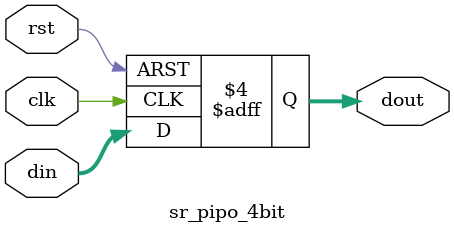
<source format=v>
module sr_pipo_4bit(din, clk, rst, dout) ;
	
	input rst, clk ;
	input [3:0] din ;
	output reg [3:0] dout ;

	always @(posedge(clk), posedge(rst))
		begin
			if (rst == 1 'b1)
				dout = 4 'd0 ;

			else if (clk == 1 'b1)
				dout = din ;
		end

endmodule


</source>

▸ Directive: Whenever the word "dout" shows up in a line above, copy that line.

▸ Answer section:
module sr_pipo_4bit(din, clk, rst, dout) ;
	output reg [3:0] dout ;
				dout = 4 'd0 ;
				dout = din ;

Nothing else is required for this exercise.